Tech artist Gordon Chapman then put a bombshell on the thread, indicating that the White House tariff table corresponds to the top-level domain of the internet (rather than the actual country), which could prove that it was generated by AI. Chapman later quit the post explaining that the tariff sheet may be based on this data.

Mixable light speed

Who did math?

Still, the question remains: If the whole thing is just a simple formula applied to a list of territories that are not entirely related to where the United States should reasonably impose tariffs, then what is the (human) idea of ​​(human) idea calculation?

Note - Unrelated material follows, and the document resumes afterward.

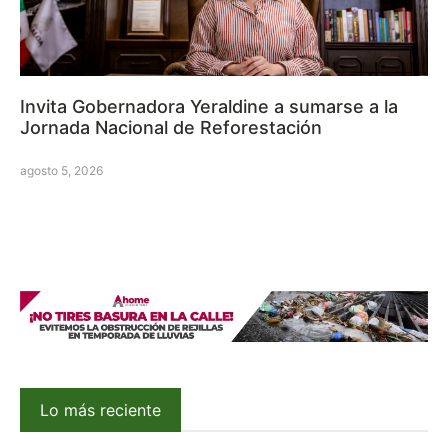
Invita Gobernadora Yeraldine a sumarse a la
Jornada Nacional de Reforestación
agosto 5, 2026
Lo más reciente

According to Commerce Secretary Howard Lutnick, the U.S. Trade Representative (USTR) economists have been studying these things for years. Every Reuters, some experts believe that the “no way” of tariffs will produce “nonsense”.

Interestingly, if you ask LLMs like Chatgpt to calculate our tariffs on other countries in a “simple way”, you’ll get the same formula as the one used by the White House. Ouch.

What happened next is unclear

Tariff numbers can be seen as the starting point for further negotiations. In fact, Eric Trump frankly said on X: “I don’t want to be the last country to try to have a trade deal with @realdonaldtrump. The first negotiation will win – the last life will definitely be lost. I’ve seen this movie all my life…”, he wrote. So if all numbers will change very quickly, the mathematics behind the numbers is not important either.

But if AI rushes to do tariff calculations, it would show that the Trump administration’s new depth is powerless, following the use of signal chats to plan military operations and include a reporter in the same chat.

It’s hard to prove that the White House uses Chatgpt or equivalent tariff math. AIS itself gives quite a few warnings that their calculations are imperfect and simplified, which should be paused to anyone. But these signs are there, and we trembled about what the White House experts can leave to AI to do.